Indeed Busby’s most recent television ad, which debuted this weekend, focuses on the War in Iraq.

While Busby may need every vote she can get, a low turnout could benefit Bilbray. Crotty expects the congressman to air commercials that make the case that the world will be worse off if Busby wins.

“I would expect Bilbray, who is a very smart politician, to go very negative,” Crotty said, adding that negative ads tend to turn off voters and depress turnout.

But Bilbray may have turnout concerns of his own.

Political pundits across the nation are saying the November election has the potential to be the Democratic version of the 1994 Republican Revolution.

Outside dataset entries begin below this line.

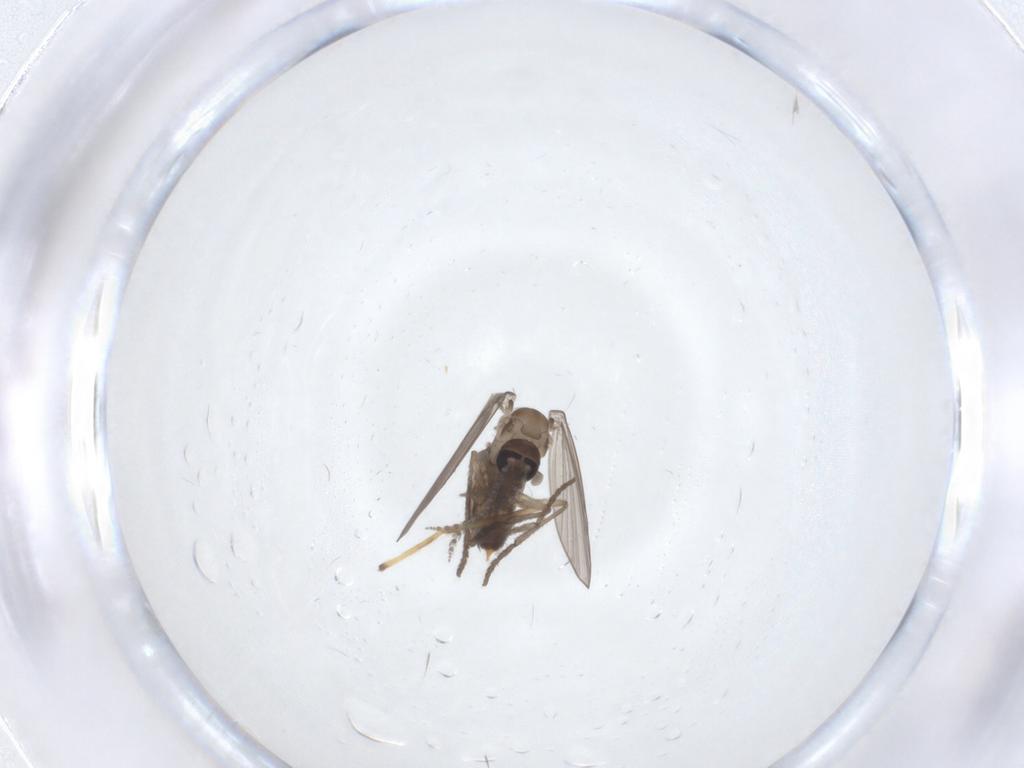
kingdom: Animalia
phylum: Arthropoda
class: Insecta
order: Diptera
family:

That year the GOP won 54 seats in the House and took control of Congress.

If that theory holds, it will be because Republicans – demoralized by numerous scandals involving the party’s leadership, the war, an unproductive Congress and an embattled president – don’t show up to the polls, said Paul Worlie, a local Democratic political consultant who has worked on several congressional campaigns.

“That’s typically what you see in these major kinds of party swings,” Worlie said. “It’s [Bilbray’s race] to lose, that’s the bottom line, but if there is a severe depression in Republican turnout there may be cause for concern.”

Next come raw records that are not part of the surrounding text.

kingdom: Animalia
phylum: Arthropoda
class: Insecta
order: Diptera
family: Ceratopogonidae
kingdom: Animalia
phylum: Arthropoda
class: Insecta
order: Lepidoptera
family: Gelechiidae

Crotty said Bilbray can’t take Republican support for granted.

“He’s not real popular among the moderate Republican crowd,” Crotty said. “He’s not from there and a lot of people dislike his illegal immigration jihad so he’s got his work cut out for him in turning out that 14 percent of Republicans who will make the difference.”

Nor can Bilbray assume that Republican’s will turn out to vote for Schwarzenegger and vote for him, Crotty said, noting that voters rejected every candidate that the governor endorsed in the 2004 election.

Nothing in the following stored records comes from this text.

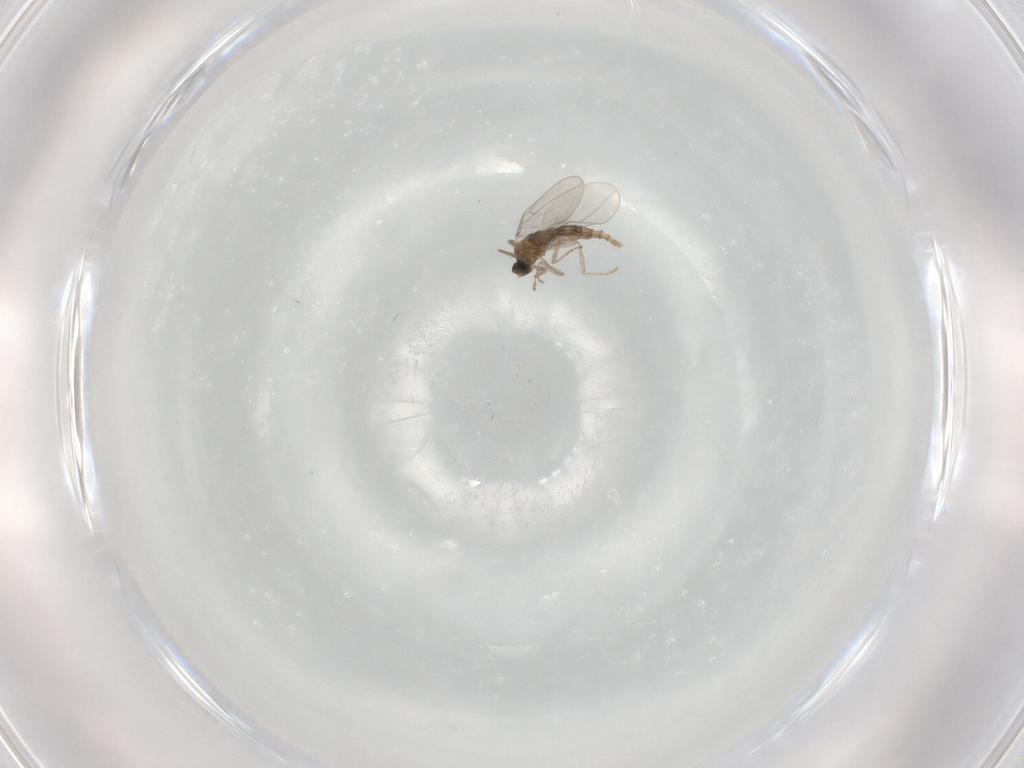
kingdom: Animalia
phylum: Arthropoda
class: Insecta
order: Diptera
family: Cecidomyiidae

Schwarzenegger’s short political coattails mean that “a lot of those folks will go out to vote for Arnold and then not vote for anything else on the ballot,” Crotty said.

With so much uncertainty, Worlie said he’s surprised the Bilbray isn’t planning an ad campaign.

“I would think he’d be taking this a little bit more seriously,” Worlie said.

But Crotty said he expects that the Republican National Campaign Committee or another Republican organization will intervene on Bilbray’s behalf.

“There’s no way that Busby would go up on TV positive or negative and Bilbray wouldn’t respond,” Crotty said.

There are other indications that the national parties will once again be involved in the race for the 50th District.

On Friday the Democratic Congressional Campaign Committee added the race to its “Red to Blue” program, which provides financial and structural aid to the strongest Democratic candidates across the country. The program is designed to expand the fundraising base for targeted campaigns.

A spokeswoman for the Democratic Congressional Campaign Committee didn’t respond to several requests for comment last week. However, Crotty said he’s been informed that Busby was one of three candidates in California, and several across the nation, who have polled well enough to merit last-minute party support. Crotty said he also expects to see the Democratic Congressional Campaign Committee fund a series of television ads on Busby’s behalf.

But the party’s help may not be welcome.

During an interview last week, Busby’s campaign manger, Ray Drew, said he didn’t expect to see either party jump into the current race.

“I really don’t expect them to be contributing and I’m actually quite happy about that,” he said. “From the beginning we have maintained complete control of how this campaign is run.”

Drew said he fears that party involvement could lead to a barrage of negative ads similar to those which bombarded voters leading up to the June special election. Both Democratic and Republican interests poured millions of dollars ad campaigns for that race, which was billed as a gauge for the November elections nationwide.

But this time around, the mere fact that the Democrats are paying attention to Busby could be an indication of which way the wind is blowing in the 50th District.

“Political parties and special interests are the major wildcards,” Shepard said. “Their involvement would suggest that the district is in play again and they know something we don’t.”